*The problem*
Translate this sentence from the forum thread below into Spanish: "I strongly recommend taking her to talk to someone."

*Passage given*
<<<<

I have to say that it is tied to my problems with depression. I hate how sloppy my house is right now but I've been on a down turn (been trying to go without meds) and I just plain don't feel like cleaning. No amount of awards or threats can change how I feel.

I strongly recommend taking her to talk to someone. The fact that she is raiding the fridge at night might also be a sign of a problem.

Danustouch
May 5th, 2002, 05:58 PM
That's a very good point Mithrea. I too, would hazard a guess that your daughter is doing this for a larger reason than just being lazy. I really do think she might need an evaluation by a school counselor, or a child psychologist. If they can't tell you why she is doing this, they might be able to at least give you better suggestions on how to deal with it.

Flaire
May 5th, 2002, 06:44 PM
I was thinking along the same lines as Dancin Girl... I used to be a really messy kid myself (still am, though I do make an effort to keep my room clean.:)). When my room got too messy for my mom to handle, she threatened to go in while I was at school and clean it *for* me... In the mean time taking away all my favorite things, and basically stating that it was her house..and while I lived under her roof, I had to obey her rules - which meant keeping my room clean.

>>>>

*Provided data*
<<<<

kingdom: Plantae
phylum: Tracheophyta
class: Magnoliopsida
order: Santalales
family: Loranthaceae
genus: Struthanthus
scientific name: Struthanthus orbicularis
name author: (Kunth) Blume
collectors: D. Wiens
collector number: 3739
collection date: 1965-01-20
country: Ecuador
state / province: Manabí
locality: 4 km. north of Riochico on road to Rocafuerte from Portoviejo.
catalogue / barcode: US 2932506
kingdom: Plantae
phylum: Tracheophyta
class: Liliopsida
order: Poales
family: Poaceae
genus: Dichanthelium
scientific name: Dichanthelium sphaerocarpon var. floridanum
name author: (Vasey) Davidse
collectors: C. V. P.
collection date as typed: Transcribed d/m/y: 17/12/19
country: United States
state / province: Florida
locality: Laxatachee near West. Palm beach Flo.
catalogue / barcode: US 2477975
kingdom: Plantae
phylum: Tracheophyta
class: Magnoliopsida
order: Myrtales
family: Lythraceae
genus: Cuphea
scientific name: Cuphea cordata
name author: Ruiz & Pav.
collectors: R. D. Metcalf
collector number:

>>>>

*Problem solution*
Recomiendo encarecidamente llevarla a hablar con alguien.